_INSTRUCTION_
Present every line of the items below as a Markdown table with the columns Row and Line, numbering the rows in order and skipping any blank lines.

(Beginning of PROVIDED INFORMATION)

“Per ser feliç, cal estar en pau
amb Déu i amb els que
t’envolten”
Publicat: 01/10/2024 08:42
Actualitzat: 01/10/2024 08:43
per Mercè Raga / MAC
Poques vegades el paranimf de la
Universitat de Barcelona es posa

(End of PROVIDED INFORMATION)

_SOLUTION FOR THIS TASK_
| Row | Line |
|---|---|
| 1 | “Per ser feliç, cal estar en pau |
| 2 | amb Déu i amb els que |
| 3 | t’envolten” |
| 4 | Publicat: 01/10/2024 08:42 |
| 5 | Actualitzat: 01/10/2024 08:43 |
| 6 | per Mercè Raga / MAC |
| 7 | Poques vegades el paranimf de la |
| 8 | Universitat de Barcelona es posa |